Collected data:
┄┄┄┄┄┄┄┄┄┄
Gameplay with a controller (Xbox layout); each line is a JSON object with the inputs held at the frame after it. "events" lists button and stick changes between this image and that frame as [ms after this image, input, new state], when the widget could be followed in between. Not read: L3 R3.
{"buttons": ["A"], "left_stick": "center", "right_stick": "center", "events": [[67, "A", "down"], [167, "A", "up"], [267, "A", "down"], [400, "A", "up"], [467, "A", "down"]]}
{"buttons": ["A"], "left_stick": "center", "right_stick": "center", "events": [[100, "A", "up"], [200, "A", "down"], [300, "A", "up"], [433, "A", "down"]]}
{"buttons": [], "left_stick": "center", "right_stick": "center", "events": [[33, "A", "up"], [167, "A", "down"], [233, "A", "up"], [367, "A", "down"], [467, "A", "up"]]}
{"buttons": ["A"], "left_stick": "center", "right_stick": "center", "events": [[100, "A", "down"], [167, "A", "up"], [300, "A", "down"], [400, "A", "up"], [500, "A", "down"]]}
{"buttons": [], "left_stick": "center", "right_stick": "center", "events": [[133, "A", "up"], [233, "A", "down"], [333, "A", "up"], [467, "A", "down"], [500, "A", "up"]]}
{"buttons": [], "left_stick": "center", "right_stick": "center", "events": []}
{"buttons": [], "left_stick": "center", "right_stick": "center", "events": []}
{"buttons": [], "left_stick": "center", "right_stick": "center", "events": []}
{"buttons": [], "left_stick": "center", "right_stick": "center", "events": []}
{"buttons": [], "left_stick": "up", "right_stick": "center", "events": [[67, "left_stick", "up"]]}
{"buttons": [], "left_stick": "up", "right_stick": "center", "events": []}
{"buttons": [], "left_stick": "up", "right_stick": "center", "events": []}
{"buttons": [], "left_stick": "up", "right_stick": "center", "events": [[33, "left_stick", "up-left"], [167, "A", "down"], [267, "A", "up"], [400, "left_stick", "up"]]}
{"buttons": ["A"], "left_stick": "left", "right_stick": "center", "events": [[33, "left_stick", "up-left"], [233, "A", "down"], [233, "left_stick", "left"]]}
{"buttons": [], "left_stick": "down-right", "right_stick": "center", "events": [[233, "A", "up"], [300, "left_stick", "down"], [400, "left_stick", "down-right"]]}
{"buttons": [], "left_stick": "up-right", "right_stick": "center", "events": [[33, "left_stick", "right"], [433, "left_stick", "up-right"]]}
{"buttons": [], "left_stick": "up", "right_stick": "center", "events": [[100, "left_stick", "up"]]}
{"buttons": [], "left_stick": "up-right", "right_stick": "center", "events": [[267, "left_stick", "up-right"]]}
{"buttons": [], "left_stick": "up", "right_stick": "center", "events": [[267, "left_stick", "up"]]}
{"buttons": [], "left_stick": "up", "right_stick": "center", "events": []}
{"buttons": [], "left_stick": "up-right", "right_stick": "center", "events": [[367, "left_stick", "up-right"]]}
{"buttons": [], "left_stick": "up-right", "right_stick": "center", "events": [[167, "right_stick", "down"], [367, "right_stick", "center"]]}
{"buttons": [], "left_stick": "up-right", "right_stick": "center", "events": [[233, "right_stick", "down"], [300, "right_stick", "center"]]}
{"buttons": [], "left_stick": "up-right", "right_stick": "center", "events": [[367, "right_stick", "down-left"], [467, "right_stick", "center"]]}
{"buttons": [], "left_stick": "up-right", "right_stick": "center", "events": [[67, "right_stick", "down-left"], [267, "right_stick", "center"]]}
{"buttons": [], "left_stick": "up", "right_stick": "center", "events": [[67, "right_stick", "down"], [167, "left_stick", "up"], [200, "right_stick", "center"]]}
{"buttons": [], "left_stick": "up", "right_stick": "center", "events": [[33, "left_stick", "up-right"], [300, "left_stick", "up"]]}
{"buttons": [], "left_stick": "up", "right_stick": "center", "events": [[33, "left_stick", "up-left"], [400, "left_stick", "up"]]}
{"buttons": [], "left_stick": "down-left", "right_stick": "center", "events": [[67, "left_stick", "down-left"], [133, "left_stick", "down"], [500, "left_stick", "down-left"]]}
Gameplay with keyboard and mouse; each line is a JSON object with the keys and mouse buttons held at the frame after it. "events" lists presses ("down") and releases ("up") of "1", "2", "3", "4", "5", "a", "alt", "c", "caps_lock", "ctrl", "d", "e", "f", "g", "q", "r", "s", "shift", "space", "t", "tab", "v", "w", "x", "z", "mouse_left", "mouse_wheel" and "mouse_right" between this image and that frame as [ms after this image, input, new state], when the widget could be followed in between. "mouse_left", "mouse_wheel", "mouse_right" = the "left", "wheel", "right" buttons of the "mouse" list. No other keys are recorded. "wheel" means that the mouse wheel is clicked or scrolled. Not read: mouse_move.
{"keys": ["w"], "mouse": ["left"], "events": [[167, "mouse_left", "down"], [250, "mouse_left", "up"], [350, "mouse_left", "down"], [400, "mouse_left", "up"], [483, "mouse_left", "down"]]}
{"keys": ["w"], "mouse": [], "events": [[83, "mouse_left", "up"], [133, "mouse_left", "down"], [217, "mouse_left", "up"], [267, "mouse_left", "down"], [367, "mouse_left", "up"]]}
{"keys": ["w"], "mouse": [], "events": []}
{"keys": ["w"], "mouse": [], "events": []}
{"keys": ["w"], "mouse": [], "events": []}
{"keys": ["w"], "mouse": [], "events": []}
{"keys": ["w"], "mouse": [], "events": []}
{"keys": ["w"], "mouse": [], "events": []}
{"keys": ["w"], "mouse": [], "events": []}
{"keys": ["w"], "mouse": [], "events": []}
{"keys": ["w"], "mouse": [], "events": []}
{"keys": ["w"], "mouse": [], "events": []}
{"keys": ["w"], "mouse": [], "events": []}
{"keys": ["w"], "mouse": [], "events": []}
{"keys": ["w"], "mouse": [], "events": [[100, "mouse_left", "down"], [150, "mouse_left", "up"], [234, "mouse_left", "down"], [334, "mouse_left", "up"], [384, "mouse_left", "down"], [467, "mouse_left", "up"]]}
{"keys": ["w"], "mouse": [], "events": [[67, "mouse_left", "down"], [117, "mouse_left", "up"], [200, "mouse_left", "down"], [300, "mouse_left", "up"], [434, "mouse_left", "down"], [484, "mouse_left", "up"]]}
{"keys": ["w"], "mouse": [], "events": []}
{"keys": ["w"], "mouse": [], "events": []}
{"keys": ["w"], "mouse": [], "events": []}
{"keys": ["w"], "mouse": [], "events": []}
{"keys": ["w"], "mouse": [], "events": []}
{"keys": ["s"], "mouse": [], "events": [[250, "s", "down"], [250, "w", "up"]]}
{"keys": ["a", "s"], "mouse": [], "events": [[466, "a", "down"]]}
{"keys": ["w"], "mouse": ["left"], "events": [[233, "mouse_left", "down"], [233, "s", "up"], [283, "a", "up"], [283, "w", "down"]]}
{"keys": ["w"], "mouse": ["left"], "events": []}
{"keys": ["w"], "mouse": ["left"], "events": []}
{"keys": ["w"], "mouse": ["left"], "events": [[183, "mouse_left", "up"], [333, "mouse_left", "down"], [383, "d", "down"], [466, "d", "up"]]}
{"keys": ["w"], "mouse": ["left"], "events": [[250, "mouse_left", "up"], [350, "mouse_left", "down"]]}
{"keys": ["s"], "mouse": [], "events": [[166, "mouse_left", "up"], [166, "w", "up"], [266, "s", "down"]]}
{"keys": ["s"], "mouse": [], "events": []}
┄┄┄┄┄┄┄┄┄┄
WHAT YOU SHOULD DO:
An exact retyping of every line in the records is needed.

ANSWER TO THIS PROBLEM:
Gameplay with a controller (Xbox layout); each line is a JSON object with the inputs held at the frame after it. "events" lists button and stick changes between this image and that frame as [ms after this image, input, new state], when the widget could be followed in between. Not read: L3 R3.
{"buttons": ["A"], "left_stick": "center", "right_stick": "center", "events": [[67, "A", "down"], [167, "A", "up"], [267, "A", "down"], [400, "A", "up"], [467, "A", "down"]]}
{"buttons": ["A"], "left_stick": "center", "right_stick": "center", "events": [[100, "A", "up"], [200, "A", "down"], [300, "A", "up"], [433, "A", "down"]]}
{"buttons": [], "left_stick": "center", "right_stick": "center", "events": [[33, "A", "up"], [167, "A", "down"], [233, "A", "up"], [367, "A", "down"], [467, "A", "up"]]}
{"buttons": ["A"], "left_stick": "center", "right_stick": "center", "events": [[100, "A", "down"], [167, "A", "up"], [300, "A", "down"], [400, "A", "up"], [500, "A", "down"]]}
{"buttons": [], "left_stick": "center", "right_stick": "center", "events": [[133, "A", "up"], [233, "A", "down"], [333, "A", "up"], [467, "A", "down"], [500, "A", "up"]]}
{"buttons": [], "left_stick": "center", "right_stick": "center", "events": []}
{"buttons": [], "left_stick": "center", "right_stick": "center", "events": []}
{"buttons": [], "left_stick": "center", "right_stick": "center", "events": []}
{"buttons": [], "left_stick": "center", "right_stick": "center", "events": []}
{"buttons": [], "left_stick": "up", "right_stick": "center", "events": [[67, "left_stick", "up"]]}
{"buttons": [], "left_stick": "up", "right_stick": "center", "events": []}
{"buttons": [], "left_stick": "up", "right_stick": "center", "events": []}
{"buttons": [], "left_stick": "up", "right_stick": "center", "events": [[33, "left_stick", "up-left"], [167, "A", "down"], [267, "A", "up"], [400, "left_stick", "up"]]}
{"buttons": ["A"], "left_stick": "left", "right_stick": "center", "events": [[33, "left_stick", "up-left"], [233, "A", "down"], [233, "left_stick", "left"]]}
{"buttons": [], "left_stick": "down-right", "right_stick": "center", "events": [[233, "A", "up"], [300, "left_stick", "down"], [400, "left_stick", "down-right"]]}
{"buttons": [], "left_stick": "up-right", "right_stick": "center", "events": [[33, "left_stick", "right"], [433, "left_stick", "up-right"]]}
{"buttons": [], "left_stick": "up", "right_stick": "center", "events": [[100, "left_stick", "up"]]}
{"buttons": [], "left_stick": "up-right", "right_stick": "center", "events": [[267, "left_stick", "up-right"]]}
{"buttons": [], "left_stick": "up", "right_stick": "center", "events": [[267, "left_stick", "up"]]}
{"buttons": [], "left_stick": "up", "right_stick": "center", "events": []}
{"buttons": [], "left_stick": "up-right", "right_stick": "center", "events": [[367, "left_stick", "up-right"]]}
{"buttons": [], "left_stick": "up-right", "right_stick": "center", "events": [[167, "right_stick", "down"], [367, "right_stick", "center"]]}
{"buttons": [], "left_stick": "up-right", "right_stick": "center", "events": [[233, "right_stick", "down"], [300, "right_stick", "center"]]}
{"buttons": [], "left_stick": "up-right", "right_stick": "center", "events": [[367, "right_stick", "down-left"], [467, "right_stick", "center"]]}
{"buttons": [], "left_stick": "up-right", "right_stick": "center", "events": [[67, "right_stick", "down-left"], [267, "right_stick", "center"]]}
{"buttons": [], "left_stick": "up", "right_stick": "center", "events": [[67, "right_stick", "down"], [167, "left_stick", "up"], [200, "right_stick", "center"]]}
{"buttons": [], "left_stick": "up", "right_stick": "center", "events": [[33, "left_stick", "up-right"], [300, "left_stick", "up"]]}
{"buttons": [], "left_stick": "up", "right_stick": "center", "events": [[33, "left_stick", "up-left"], [400, "left_stick", "up"]]}
{"buttons": [], "left_stick": "down-left", "right_stick": "center", "events": [[67, "left_stick", "down-left"], [133, "left_stick", "down"], [500, "left_stick", "down-left"]]}
Gameplay with keyboard and mouse; each line is a JSON object with the keys and mouse buttons held at the frame after it. "events" lists presses ("down") and releases ("up") of "1", "2", "3", "4", "5", "a", "alt", "c", "caps_lock", "ctrl", "d", "e", "f", "g", "q", "r", "s", "shift", "space", "t", "tab", "v", "w", "x", "z", "mouse_left", "mouse_wheel" and "mouse_right" between this image and that frame as [ms after this image, input, new state], when the widget could be followed in between. "mouse_left", "mouse_wheel", "mouse_right" = the "left", "wheel", "right" buttons of the "mouse" list. No other keys are recorded. "wheel" means that the mouse wheel is clicked or scrolled. Not read: mouse_move.
{"keys": ["w"], "mouse": ["left"], "events": [[167, "mouse_left", "down"], [250, "mouse_left", "up"], [350, "mouse_left", "down"], [400, "mouse_left", "up"], [483, "mouse_left", "down"]]}
{"keys": ["w"], "mouse": [], "events": [[83, "mouse_left", "up"], [133, "mouse_left", "down"], [217, "mouse_left", "up"], [267, "mouse_left", "down"], [367, "mouse_left", "up"]]}
{"keys": ["w"], "mouse": [], "events": []}
{"keys": ["w"], "mouse": [], "events": []}
{"keys": ["w"], "mouse": [], "events": []}
{"keys": ["w"], "mouse": [], "events": []}
{"keys": ["w"], "mouse": [], "events": []}
{"keys": ["w"], "mouse": [], "events": []}
{"keys": ["w"], "mouse": [], "events": []}
{"keys": ["w"], "mouse": [], "events": []}
{"keys": ["w"], "mouse": [], "events": []}
{"keys": ["w"], "mouse": [], "events": []}
{"keys": ["w"], "mouse": [], "events": []}
{"keys": ["w"], "mouse": [], "events": []}
{"keys": ["w"], "mouse": [], "events": [[100, "mouse_left", "down"], [150, "mouse_left", "up"], [234, "mouse_left", "down"], [334, "mouse_left", "up"], [384, "mouse_left", "down"], [467, "mouse_left", "up"]]}
{"keys": ["w"], "mouse": [], "events": [[67, "mouse_left", "down"], [117, "mouse_left", "up"], [200, "mouse_left", "down"], [300, "mouse_left", "up"], [434, "mouse_left", "down"], [484, "mouse_left", "up"]]}
{"keys": ["w"], "mouse": [], "events": []}
{"keys": ["w"], "mouse": [], "events": []}
{"keys": ["w"], "mouse": [], "events": []}
{"keys": ["w"], "mouse": [], "events": []}
{"keys": ["w"], "mouse": [], "events": []}
{"keys": ["s"], "mouse": [], "events": [[250, "s", "down"], [250, "w", "up"]]}
{"keys": ["a", "s"], "mouse": [], "events": [[466, "a", "down"]]}
{"keys": ["w"], "mouse": ["left"], "events": [[233, "mouse_left", "down"], [233, "s", "up"], [283, "a", "up"], [283, "w", "down"]]}
{"keys": ["w"], "mouse": ["left"], "events": []}
{"keys": ["w"], "mouse": ["left"], "events": []}
{"keys": ["w"], "mouse": ["left"], "events": [[183, "mouse_left", "up"], [333, "mouse_left", "down"], [383, "d", "down"], [466, "d", "up"]]}
{"keys": ["w"], "mouse": ["left"], "events": [[250, "mouse_left", "up"], [350, "mouse_left", "down"]]}
{"keys": ["s"], "mouse": [], "events": [[166, "mouse_left", "up"], [166, "w", "up"], [266, "s", "down"]]}
{"keys": ["s"], "mouse": [], "events": []}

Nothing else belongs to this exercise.